**Exercise 1**
In the passage about Benjamin Rush during the yellow fever epidemic, what post at the Mint did Nicholas Way hold?
**Exercise 2**
Resume the account of Benjamin Rush and the yellow fever epidemic from the point where it stops.

**Provided passage**
----
Yet though his cures reigned supreme, Rush bristled when he heard any irresponsible criticism of them. This epidemic he resolved to do something about it. On August 27, he threatened to sue a man for defamation because he had said that Rush had bled a girl to death and had mistaken a case of gout for yellow fever. "I have been too long and too much accustomed to scandal to feel in the present instance for myself," he wrote to the defamer. "But it is of some consequence to my patients... at the present destroying crisis to confide in my opinions and prescriptions. I have for their sakes determined to investigate and expose every falsehood that is propagated against me and when it is actionable to prosecute the author of them."(25)

Rush had time for such contretemps. Until the end of August he was not that busy. Then the epidemic spread. Two colleagues, Physick and Nicholas Way, got the fever. Rush began to advise friends in poor health to leave. On the 30th he wrote in his notebook that all fevers in the city were malignant, i.e. there was a reigning epidemic. On September 1 Rush had five new cases.(26) Then the 2nd was another one of those awful days.

Fifty-one year old Nicholas Way had come to Philadelphia from Wilmington in 1794, encouraged by his old friend and classmate Benjamin Rush and lured by an appointment to a federal government sinecure, treasurer of the Mint. He became one of the city's top obstetrician.(27) During the epidemic he organized a group of doctors to visit the poor. When he got the fever on the 28th, he told Rush that he thought his taking a ride in the night air was the cause.

Way bled himself twice before calling for Rush, who found him with a "full and tense" pulse and urged more bleeding, especially since Way confessed that his earlier bleedings had not been copious. Way pleaded that his age made further bleeding dangerous. Rush won the argument enough to get two more bleedings that day in which 6 or 7 ounces of blood were removed.(28)

When Way died, a few days later, Rush was accused of bleeding his old friend to death. Evidently Rush snapped. All the bitter recriminations and loathing that embittered the waning weeks of the '93 epidemic tormented him again. On September 4, Elias Boudinot, Director of the Mint and Julia Rush's uncle, wrote to his boss, Secretary of State Timothy Pickering, informing him of Way's death and adding, "I have seen Dr. Rush, whose mind is greatly clouded by the present appearance of the disorder," and alluding to "the distress he is so constantly involved in, by means of his professional business." (Boudinot also suggested that Rush be appointed to Way's position at the Mint.)(29)
----
**Data to examine**
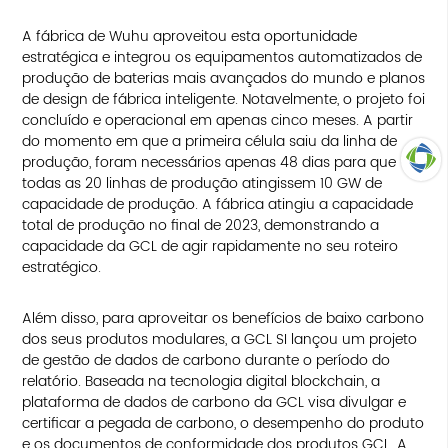
A fábrica de Wuhu aproveitou esta oportunidade
estratégica e integrou os equipamentos automatizados de
produção de baterias mais avançados do mundo e planos
de design de fábrica inteligente. Notavelmente, o projeto foi
concluído e operacional em apenas cinco meses. A partir
do momento em que a primeira célula saiu da linha de
produção, foram necessários apenas 48 dias para que
todas as 20 linhas de produção atingissem 10 GW de
capacidade de produção. A fábrica atingiu a capacidade
TOP
total de produção no final de 2023, demonstrando a
capacidade da GCL de agir rapidamente no seu roteiro
estratégico.
Além disso, para aproveitar os benefícios de baixo carbono
dos seus produtos modulares, a GCL SI lançou um projeto
de gestão de dados de carbono durante o período do
relatório. Baseada na tecnologia digital blockchain, a
plataforma de dados de carbono da GCL visa divulgar e
certificar a pegada de carbono, o desempenho do produto
e os documentos de conformidade dos produtos GCL. A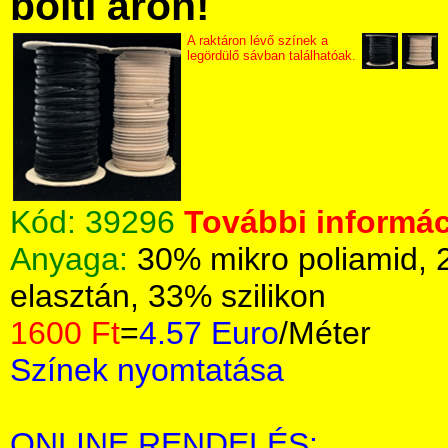
bolti áron!
A raktáron lévő színek a
legördülő sávban találhatóak.
Kód:
39296
További informác
Anyaga:
30% mikro poliamid, 
elasztán, 33% szilikon
1600 Ft
=
4.57 Euro
/Méter
Színek nyomtatása
ONLINE RENDELÉS: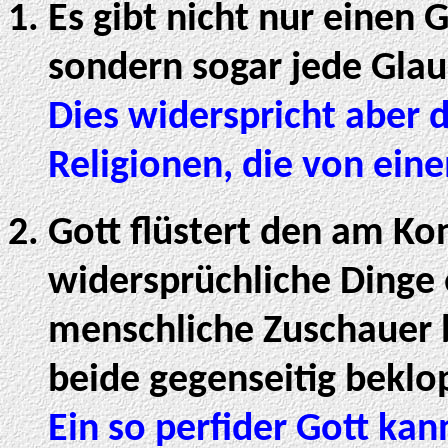
Es gibt nicht nur einen G
sondern sogar jede Glau
Dies widerspricht aber 
Religionen, die von ei
Gott flüstert den am Kon
widersprüchliche Dinge 
menschliche Zuschauer 
beide gegenseitig beklo
Ein so perfider Gott kann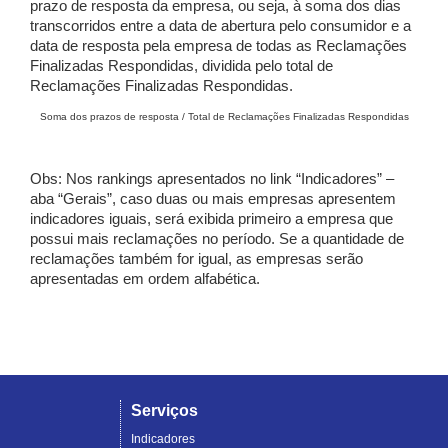
prazo de resposta da empresa, ou seja, à soma dos dias
transcorridos entre a data de abertura pelo consumidor e a
data de resposta pela empresa de todas as Reclamações
Finalizadas Respondidas, dividida pelo total de
Reclamações Finalizadas Respondidas.
Soma dos prazos de resposta / Total de Reclamações Finalizadas Respondidas
Obs: Nos rankings apresentados no link “Indicadores” –
aba “Gerais”, caso duas ou mais empresas apresentem
indicadores iguais, será exibida primeiro a empresa que
possui mais reclamações no período. Se a quantidade de
reclamações também for igual, as empresas serão
apresentadas em ordem alfabética.
Serviços
Indicadores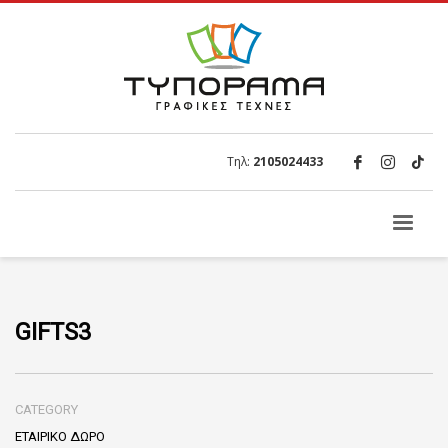
Τηλ:
2105024433
GIFTS3
CATEGORY
ΕΤΑΙΡΙΚΟ ΔΩΡΟ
----
**Exercise response 1**
Treasurer of the Mint.

**Exercise response 2**
"The city teems with scandal against my practice," Rush wrote in his notebook on the 5th.(30) That same day, Rush's good friend Samuel Coates wrote to his daughter who had asked about the rumors. "Dr. Rush assures me," Coates wrote, "that Dr. Way, including both times that he bled himself, has lost in the whole but 45 ounces of blood, and I do expect that Dr. Physick, who is by far a weaker man, has not loss less than 120 [and was still alive]; how cruel then must those reports be, that Dr. Rush bled him to death!" Coates thought a more likely reason was "poor nursing, his Negro woman who attended him appeared to me be a thick dunderheaded thing and a little boy who was to watch him was found twice asleep by one of his doctors. Yet Rush is all to blame - says every ninny hammer you meet, without knowing any thing but vulgar report which is founded in error."(31)

In a letter he wrote on the 6th that was tailored for publication, Rush explained his treatment of Way. "In all, he lost but little more than 40 ounces of blood, a quantity most of our physicians now find by far too small to subdue an acute case of our fever."(32)

Rush got reports identifying sources of the rumors. He demanded and received explanation from three gentlemen including Drs. Hodge and Wistar. Rush assured the other that Way must have had some 400 ounces of blood in his body "in his ordinary health," and "in the beginning of disease, this quantity is often increased by the sudden stoppage of all the excretions." Then Rush heard that Kuhn was telling people that Way died after losing 188 ounces of blood.(33)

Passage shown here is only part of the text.